Established in April 1987 by G7 countries (Canada, France, Germany, Italy, Japan, Great Britain and the USA), the Missile Technology Control Regime (MTCR) is an informal and voluntary partnership among 35 countries to prevent the proliferation of missiles and unmanned aerial vehicle technology capable of carrying a 500 kg payload over 300 km or more. Prohibited materials are divided into two Categories, which are outlined in the MTCR Equipment, Software, and Technology Annex. In 2002, the MTCR was supplemented by the International Code of Conduct against Ballistic Missile Proliferation (ICOC), which calls for restraint and care in the proliferation of ballistic missile systems capable of delivering weapons of mass destruction, and has 119 members, thus working parallel to the MTCR with less specific restrictions but with a greater membership. The ICOC is also referred to as ‘The Hague Code of Conduct’ (HCOC) against ballistic missile proliferation, which is considered to be complementary to the MTCR.
India is the newest member of MTCR with consensus of the current 34 nations. China is not a member of MTCR but agreed to: abide by the original 1987 Guidelines and Annex (not the subsequent revisions) verbally pledging she would adhere to the MTCR in November 1991; written assurances in letter from in February 1992 reiterating her pledge in the October 1994 US-China joint statement, and; the October 1997 US-China joint statement agreeing to build on the 1994 Joint Statement on Missile Nonproliferation. China applied to join the MTCR in 2004 but members did not offer China membership because of concerns about China’s export control standards. This was expected and in line with China’s devious and ambiguous policy by making pledges and then acting the opposite: China continues to advance her missile programs and deploying ballistic missiles (strategic SLCMs and ICBMs) over thousands of kilometers and is exporting such technology; China has supplied ballistic missiles and technology to Pakistan, and Silkworm missiles and DF-3A IRBMs to Saudi Arabia in gross violation of the MTCR despite her ‘non-member MTCR’ status, and; China is known to be behind the nuclear development of both Pakistan and North Korea. Israel, Romania, and the Slovak Republic have also agreed to voluntarily follow MTCR export rules even though not yet members.
Since India’s nuclear test in 1974, India had been seeking legitimacy as a nuclear nation but was meeting resistance from the MTCR members. It may be recalled that in 1980’s, India’s quest of cryogenic engine technology from Russia was blocked because of the MTCR albeit countries within the MTCR have been known to violate the rules clandestinely.
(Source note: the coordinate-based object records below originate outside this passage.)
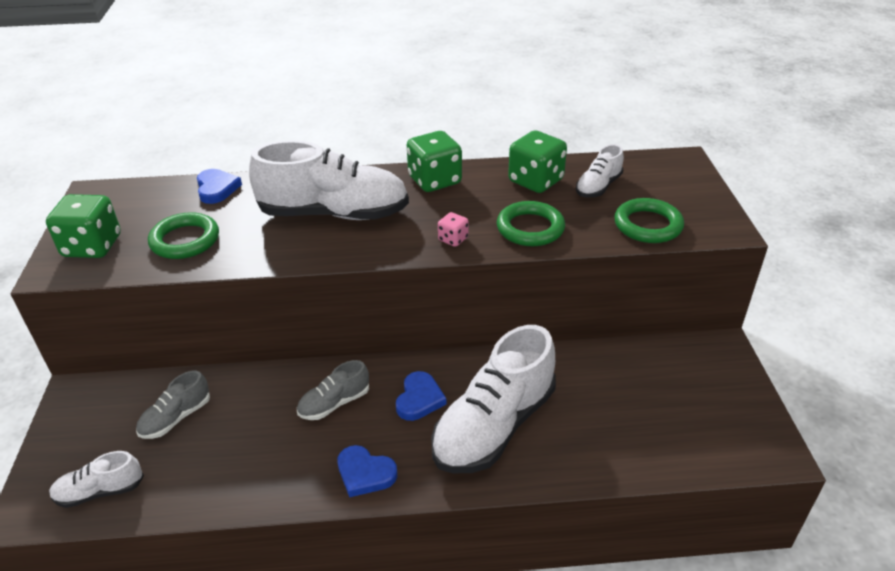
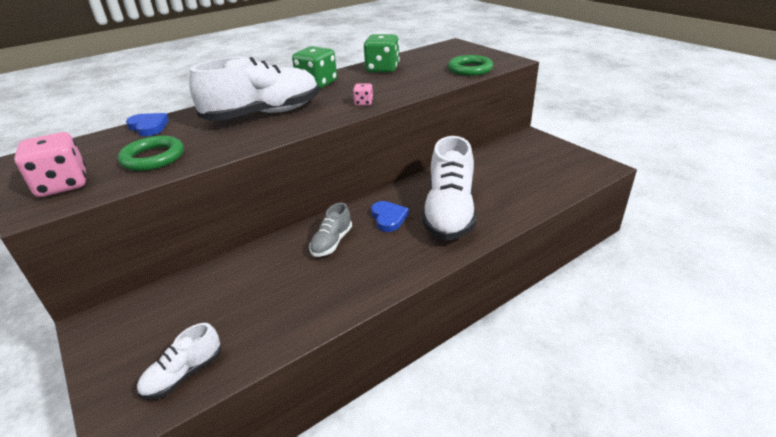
camera: 30 degrees left, 5 degrees down
green dice [46,194,121,258] -> pink dice [14,132,86,197]
grey shoe [136,370,210,439] -> none
blue heart [337,445,398,497] -> none
green ring [497,201,565,246] -> none
white shoe [576,144,624,197] -> none

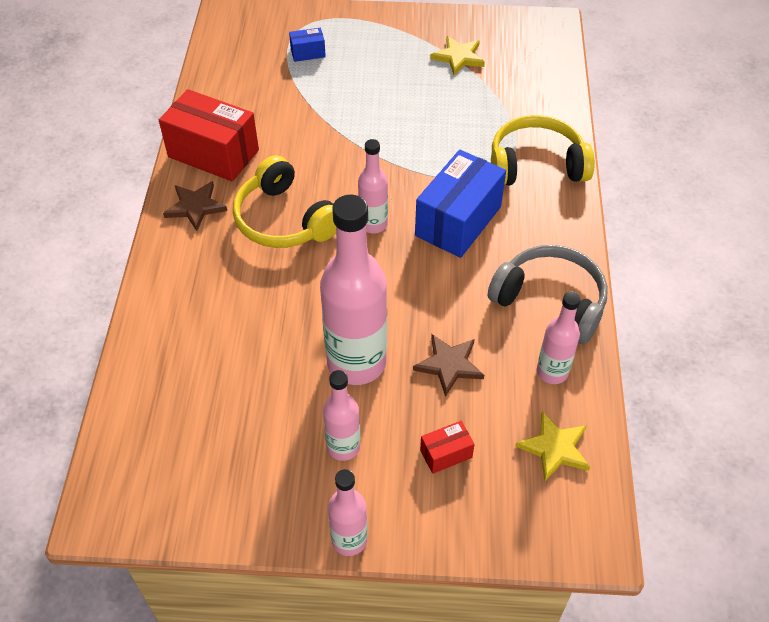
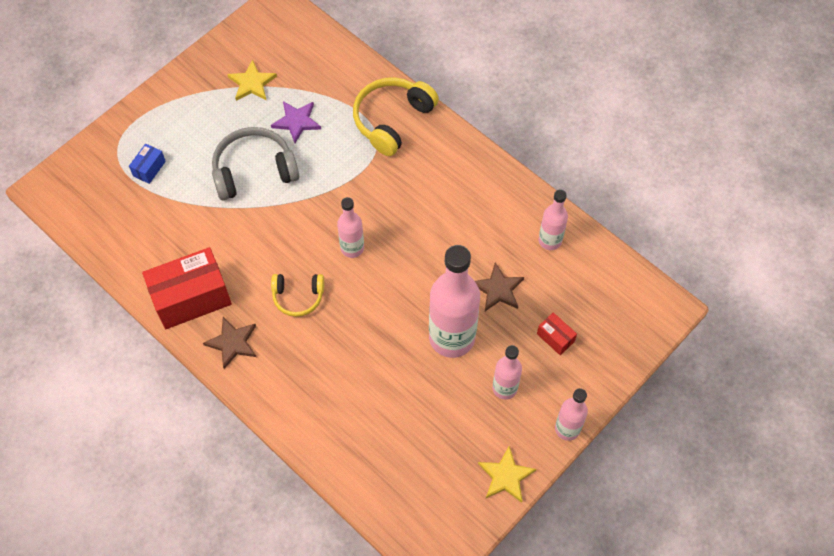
camera: 50 degrees left, 10 degrees up
yellow headphones [233,155,336,248] -> yellow headphones [271,274,324,317], size x0.60
blue box [415,150,506,258] -> none
red box [420,421,475,474] -> red box turned 60 degrees counterclockwise [537,312,577,355]
grey headphones [488,245,608,344] -> grey headphones moved to [212,127,299,201]
yellow star [515,411,590,482] -> yellow star moved to [478,446,536,503]
none -> purple star [271,101,321,143]

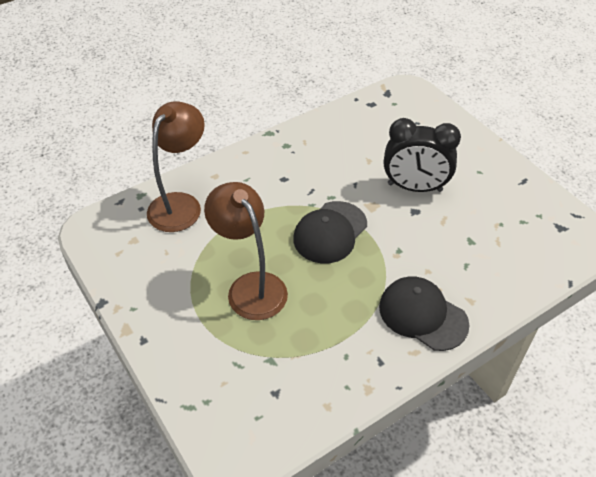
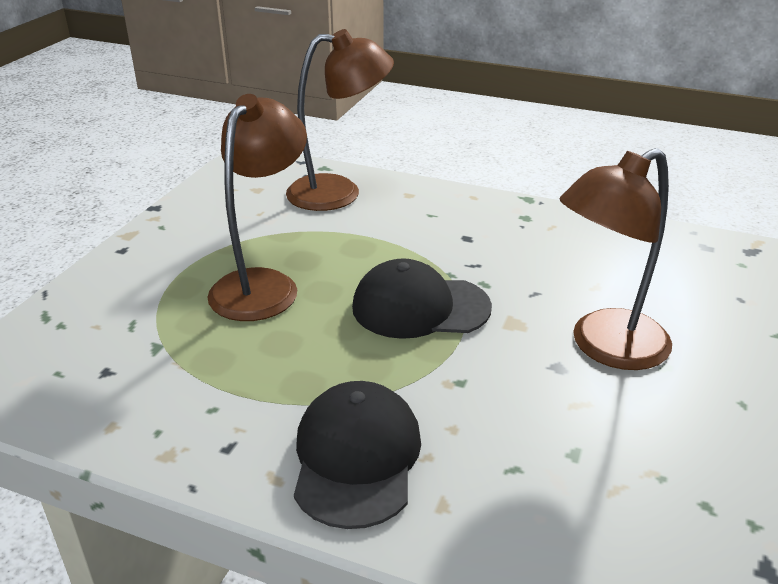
camera: 55 degrees right, 15 degrees down
black clock [384,118,461,192] -> brown lamp [560,148,672,370]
What eventually worked now is the responsible conduct of successive Indian governments in not conducting more nuclear tests, though criticized at home by some cross-sections despite computerized testing in vogue by many countries. Not being a member of MTCR meant technology denial other than not legitimizing the nuclear prowess. India had promised ‘harmonization and adherence’ to the MTCR guidelines while inking the Indo-US Civil Nuclear Deal, as a consequence of which US President George Bush notified the US Congress in 2008 that India had successfully achieved this. India’s formal membership of the MTCR achieved under Prime Minister Narendra Modi is a significant and dramatic breakthrough.
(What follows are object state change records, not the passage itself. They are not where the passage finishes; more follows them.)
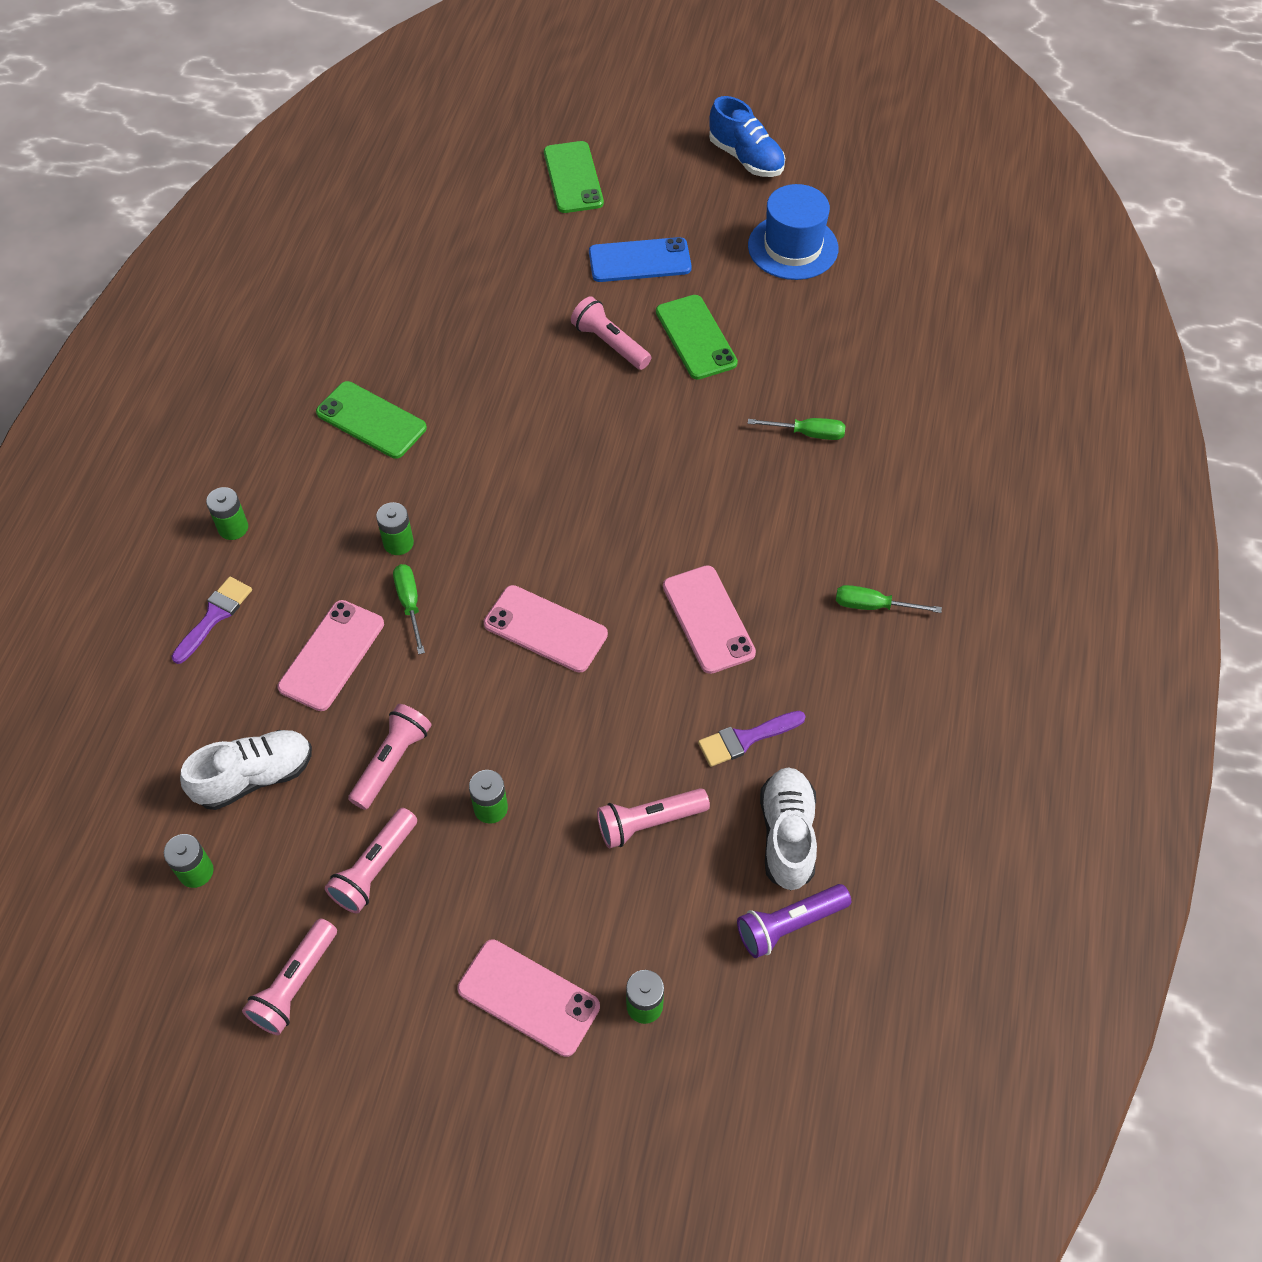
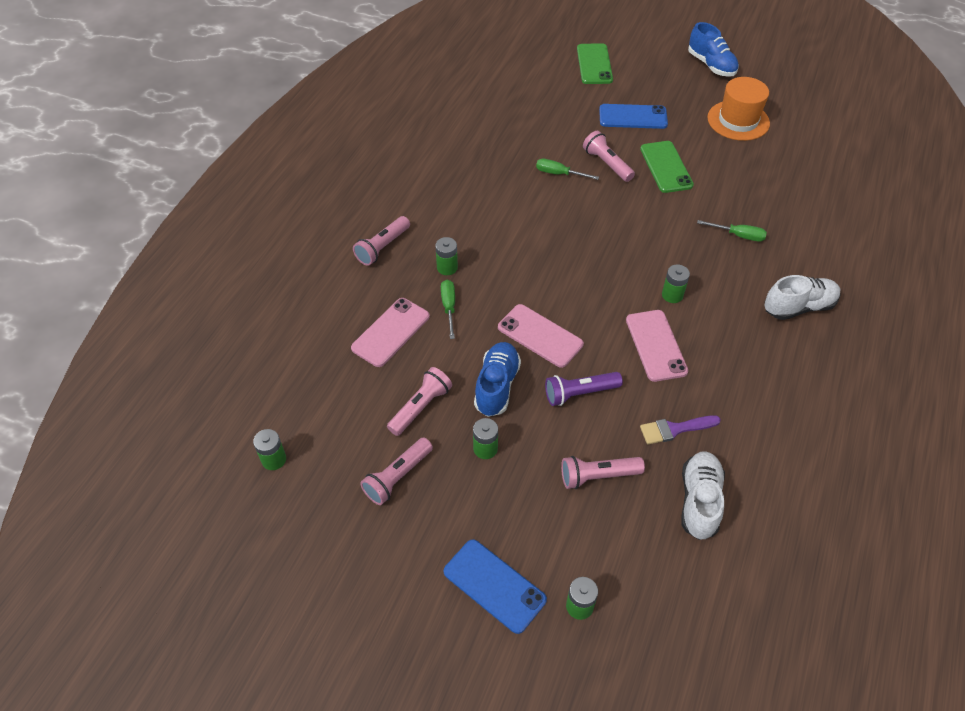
camera: 10 degrees right, 5 degrees down
purple brush [171,577,252,664] -> none
white shoe [180,730,312,810] -> white shoe moved to [764,275,841,320]
green battery [206,487,248,540] -> green battery moved to [662,264,690,303]
pink flashlight [242,918,337,1035] -> pink flashlight moved to [353,216,410,266]
green phone [316,381,427,459] -> none
pink phone [457,939,600,1057] -> blue phone [444,539,547,634]
purple flashlight [737,884,851,958] -> purple flashlight moved to [545,372,623,406]
blue hat [748,184,838,280] -> orange hat [707,77,770,141]
green screwdriver [836,585,942,613] -> green screwdriver moved to [536,159,599,180]
none -> blue shoe [474,342,521,417]

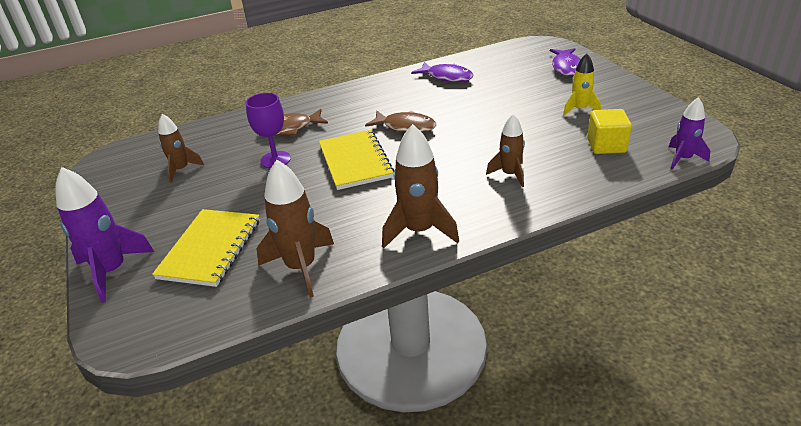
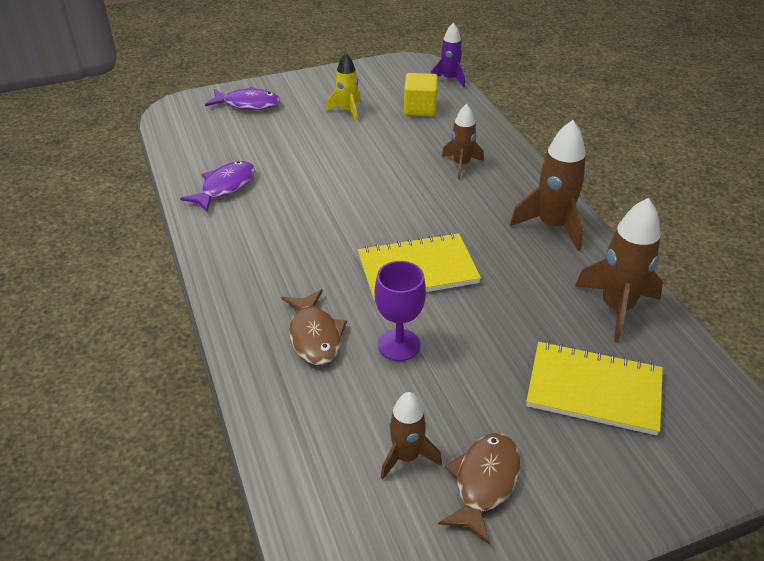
camera: 90 degrees left, 5 degrees up
purple rocket [55,167,155,303] -> none
brown fish [365,111,436,133] -> brown fish moved to [438,433,521,545]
That China would be irked by India getting MTCR membership while China has been denied the same is one reason why China continues to play dog in the manger by blocking India’s bid to gain membership of the Nuclear Suppliers Group (NSG) on frivolous grounds. China is being overtly smart in portraying she wants NSG entry to be norm-based with no exceptions. By saying so, China wants to garner support of other NSG members to also call for entry only by accepted norms. But then China forgets she already accepted a waiver in favour of India during the Indo-US Nuclear Deal of 2008; when the Indo-US Civil Nuclear Deal was signed in 2008, US President Bush had stymied Chinese opposition through a telephone call to the Chinese President.
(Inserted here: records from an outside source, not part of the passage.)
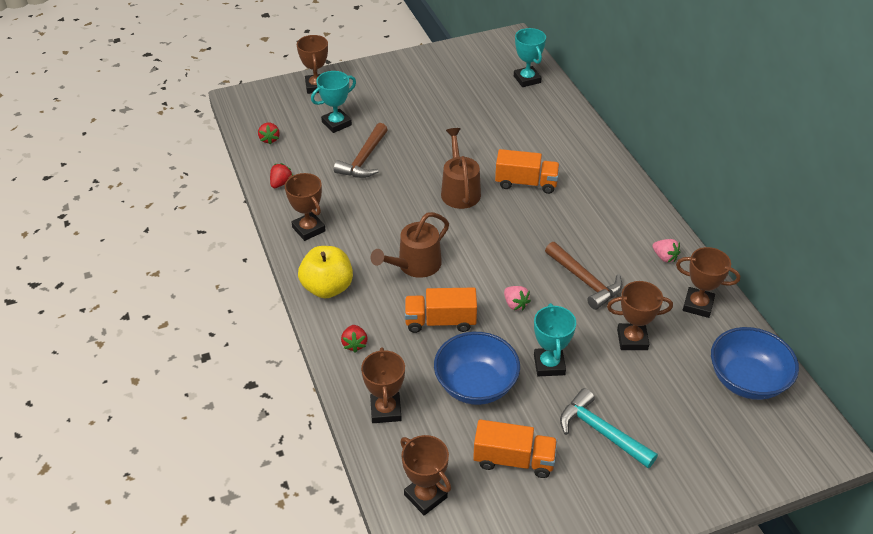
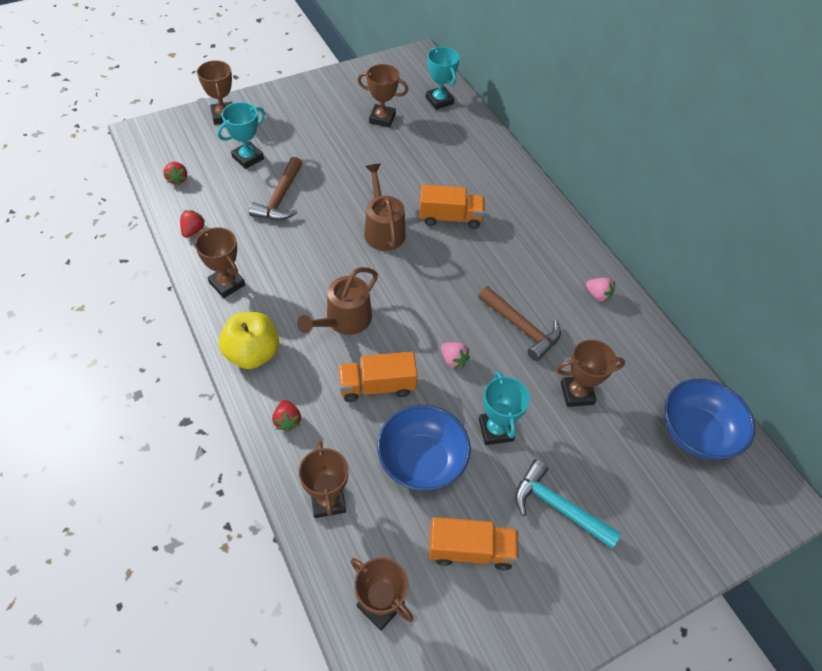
camera: 10 degrees left, 10 degrees up
brown trophy [676,247,740,318] -> brown trophy moved to [358,64,408,128]

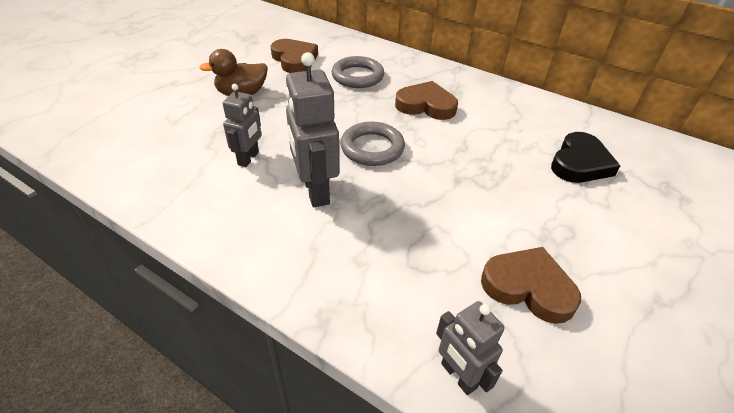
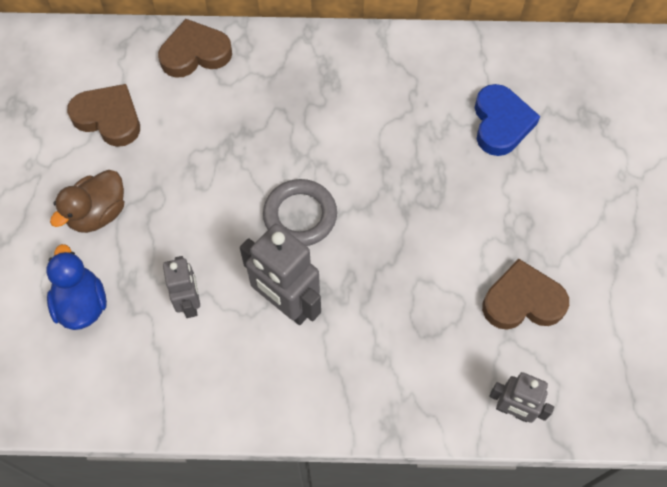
camera: 30 degrees left, 20 degrees up
grey ring [332,56,384,88] -> none
brown heart [395,81,458,120] -> brown heart moved to [158,19,232,78]
black heart [551,132,620,183] -> blue heart [475,84,540,156]
none -> blue duck [46,244,107,330]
What India gains through MTCR membership may be summarized as follows: one, proves India is a responsible nation – which has its own strategic dimensions including gaining membership of the Nuclear Suppliers Group (NSG); two, permit transfer of high-end sensitive nuclear technology to India by MTCR members especially since India’s export controls too will adhere to the MTCR guidelines, and; three, MTCR members transferring sensitive technology to India no more need to fear US sanctions. Critics hard put to not recognize the Modi magic that has achieved in short time the rise of India in the geopolitical arena.
There are doubts in some sections that export of BrahMos by India will be dragged into the MTCR regime, but why should that be so with the range of BrahMos being 290 kms; well within the MTCR guidelines for exports. More significantly, many MTCR members have bent the rules, whereas India would not be doing so in selling BrahMos to Vietnam. The fact also remains that the growing aggressiveness of China is being noticed increasingly by the world including the MTCR members. And, India needs high-end missile and other technologies to shore up its military muscle, which the MTCR membership facilitates. India can sit on the nuclear traders club as well.